# Area of the region enclosed by three curves

find the area between:

$$\begin{array}{} y=4\\ y=2\sqrt{x}\\ y=3-x \end{array}$$

I have found the intersection points between the curves to find the interval but even while doing it with respect to x or to y, my answer is always wrong. please help

• You should post your answer so that we can point out the mistake, if any. – Justpassingby Dec 9 '15 at 19:22
• If you show us your work then we might be able to tell you where you’re going wrong. – amd Dec 9 '15 at 19:22
• the problem is not so clear have you made a picture? – Dr. Sonnhard Graubner Dec 9 '15 at 19:30
• It looks straight forward to me. Exactly WHAT did you do? What answer did you get? What answer do you think you should have gotten? – user247327 Dec 9 '15 at 19:32
• help yourself with wolframalpha.com/input/… – janmarqz Dec 9 '15 at 19:34

Hints

1. Take a look at this picture 1. You should compute

$$\text{Area}=\color{blue}{\text{Blue}}+\color{green}{\text{Green}}=\int_{-1}^{1} (4-(3-x)) dx + \int_{1}^{4} (4-2\sqrt x) dx$$

1. The final answer is $\frac{14}{3}$
• +1 for plots.

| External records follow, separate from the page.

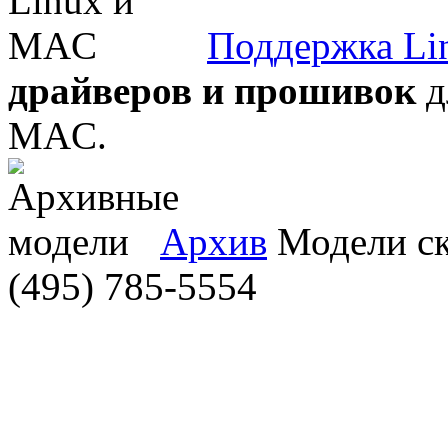
Поддержка Li
драйверов и прошивок
д
MAC.
Архив
Модели ска
(495) 785-5554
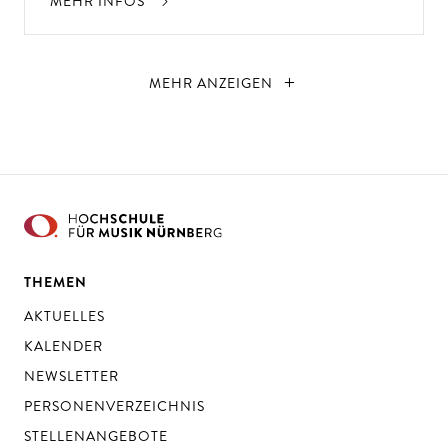
MEHR INFOS
MEHR ANZEIGEN
THEMEN
AKTUELLES
KALENDER
NEWSLETTER
PERSONENVERZEICHNIS
STELLENANGEBOTE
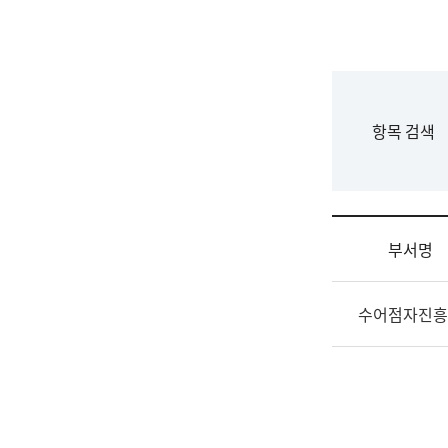
국
립
국
어
원
F
항목 검색
조
o
직
r
도
m
국
어
부서명
원
원
조
장
수어점자진흥
직
기
및
획
업
연
무
수
소
부
개
기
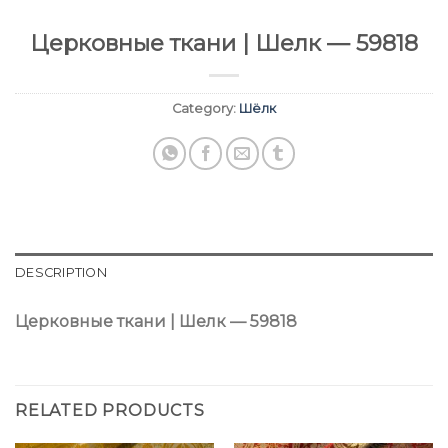
Церковные ткани | Шелк — 59818
Category:
Шёлк
DESCRIPTION
Церковные ткани | Шелк — 59818
RELATED PRODUCTS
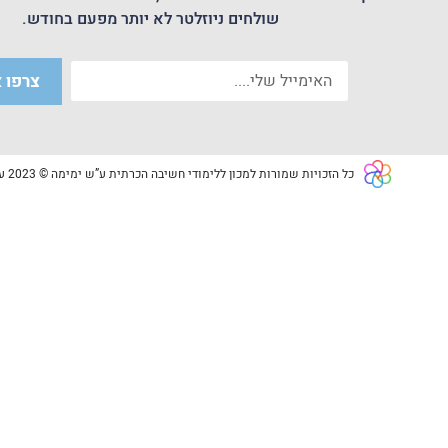
שולחים ניוזלטר לא יותר מפעם בחודש.
צרפו א
כל הזכויות שמורות למכון ללימודי חשיבה הכרתית ע”ש ימימה © 2023 עמותה רשומה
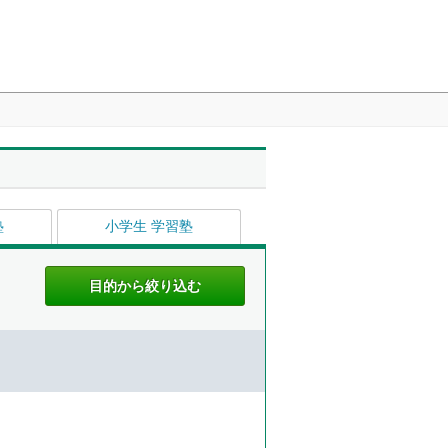
塾
小学生 学習塾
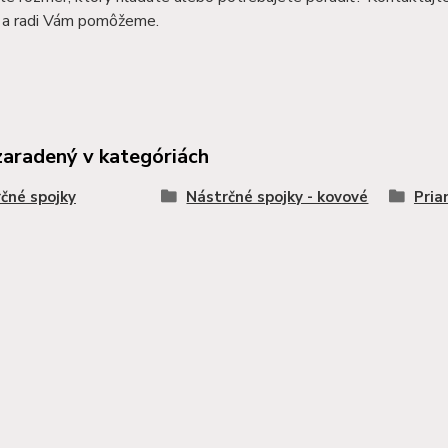
a radi Vám pomôžeme.
zaradený v kategóriách
čné spojky
Nástrčné spojky - kovové
Pria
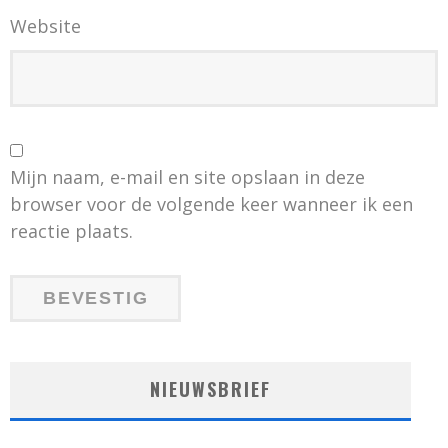
Website
Mijn naam, e-mail en site opslaan in deze
browser voor de volgende keer wanneer ik een
reactie plaats.
NIEUWSBRIEF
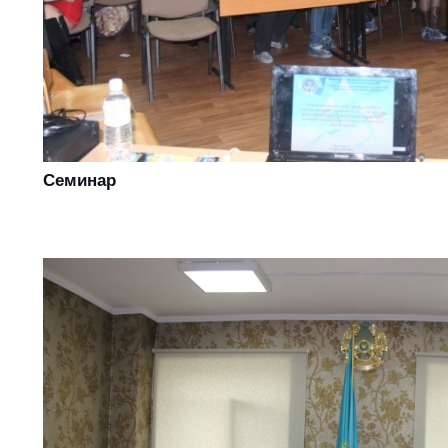
Семинар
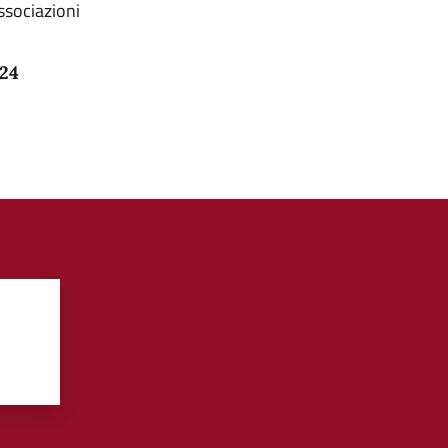
ssociazioni
024
?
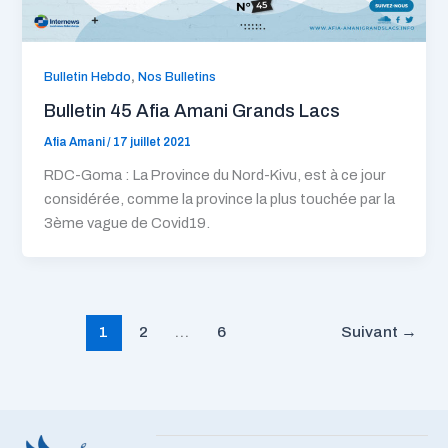
,
Bulletin Hebdo
Nos Bulletins
Bulletin 45 Afia Amani Grands Lacs
Afia Amani
/
17 juillet 2021
RDC-Goma : La Province du Nord-Kivu, est à ce jour
considérée, comme la province la plus touchée par la
3ème vague de Covid19.
1
2
…
6
Suivant
→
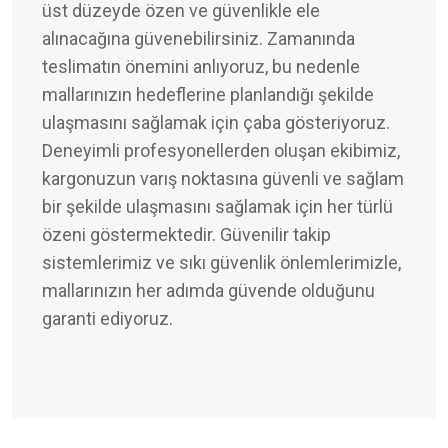
üst düzeyde özen ve güvenlikle ele
alınacağına güvenebilirsiniz. Zamanında
teslimatın önemini anlıyoruz, bu nedenle
mallarınızın hedeflerine planlandığı şekilde
ulaşmasını sağlamak için çaba gösteriyoruz.
Deneyimli profesyonellerden oluşan ekibimiz,
kargonuzun varış noktasına güvenli ve sağlam
bir şekilde ulaşmasını sağlamak için her türlü
özeni göstermektedir. Güvenilir takip
sistemlerimiz ve sıkı güvenlik önlemlerimizle,
mallarınızın her adımda güvende olduğunu
garanti ediyoruz.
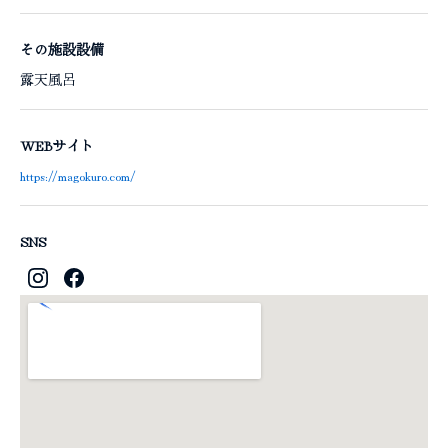
その施設設備
露天風呂
WEBサイト
https://magokuro.com/
SNS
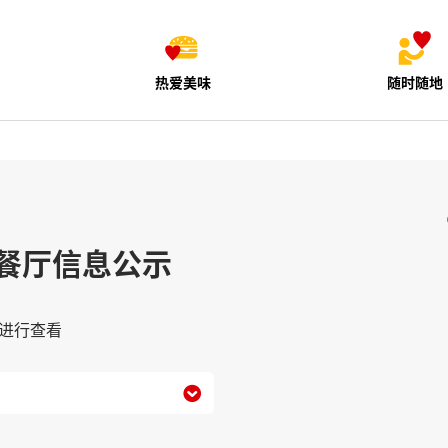
热爱美味
随时随地
餐厅信息公示
进行查看

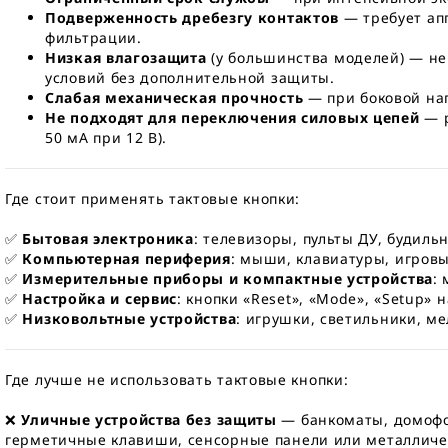
Подверженность дребезгу контактов
— требует ап
фильтрации.
Низкая влагозащита
(у большинства моделей) — н
условий без дополнительной защиты.
Слабая механическая прочность
— при боковой наг
Не подходят для переключения силовых цепей
— р
50 мА при 12 В).
Где стоит применять тактовые кнопки:
✅
Бытовая электроника
: телевизоры, пульты ДУ, будил
✅
Компьютерная периферия
: мыши, клавиатуры, игров
✅
Измерительные приборы и компактные устройства
:
✅
Настройка и сервис
: кнопки «Reset», «Mode», «Setup» 
✅
Низковольтные устройства
: игрушки, светильники, ме
Где лучше не использовать тактовые кнопки:
❌
Уличные устройства без защиты
— банкоматы, домофо
герметичные клавиши, сенсорные панели или металличес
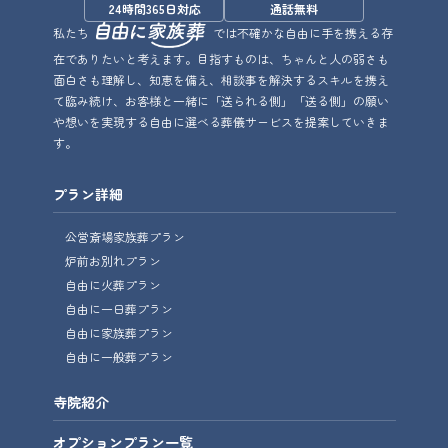
24時間365日対応
通話無料
私たち
では不確かな自由に手を携える存
在でありたいと考えます。目指すものは、ちゃんと人の弱さも
面白さも理解し、知恵を備え、相談事を解決するスキルを携え
て臨み続け、お客様と一緒に「送られる側」「送る側」の願い
や想いを実現する自由に選べる葬儀サービスを提案していきま
す。
プラン詳細
公営斎場家族葬プラン
炉前お別れプラン
自由に火葬プラン
自由に一日葬プラン
自由に家族葬プラン
自由に一般葬プラン
寺院紹介
オプションプラン一覧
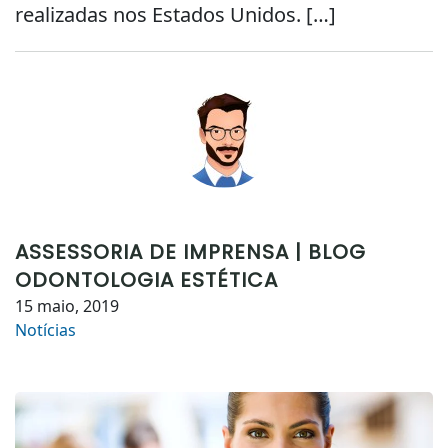
realizadas nos Estados Unidos. […]
ASSESSORIA DE IMPRENSA | BLOG
ODONTOLOGIA ESTÉTICA
15 maio, 2019
Notícias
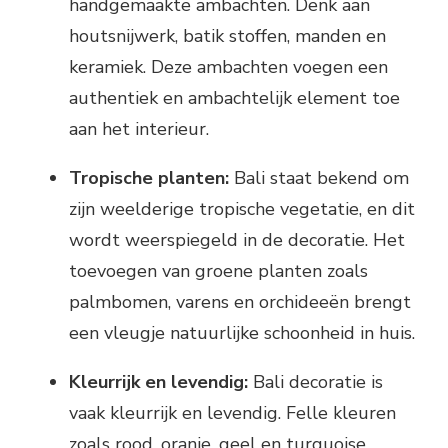
handgemaakte ambachten. Denk aan
houtsnijwerk, batik stoffen, manden en
keramiek. Deze ambachten voegen een
authentiek en ambachtelijk element toe
aan het interieur.
Tropische planten:
Bali staat bekend om
zijn weelderige tropische vegetatie, en dit
wordt weerspiegeld in de decoratie. Het
toevoegen van groene planten zoals
palmbomen, varens en orchideeën brengt
een vleugje natuurlijke schoonheid in huis.
Kleurrijk en levendig:
Bali decoratie is
vaak kleurrijk en levendig. Felle kleuren
zoals rood, oranje, geel en turquoise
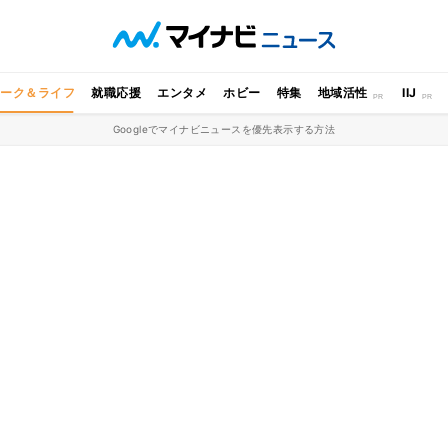
ワーク＆ライフ
就職応援
エンタメ
ホビー
特集
地域活性
IIJ
Googleでマイナビニュースを優先表示する方法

Answer with pictures beats answers without pictures all day every day. – Kaster Dec 9 '15 at 19:43

HINT: Draw a diagram indicating the required area bounded by $y=4$, $y=2\sqrt x$ & $y=3-x$. Divide the bounded region into two smaller regions, then one should get area bounded $$=\frac{1}{2}(2\times 2)+\left(3\times 4-\int_{1}^{4}2\sqrt x\ dx\right)$$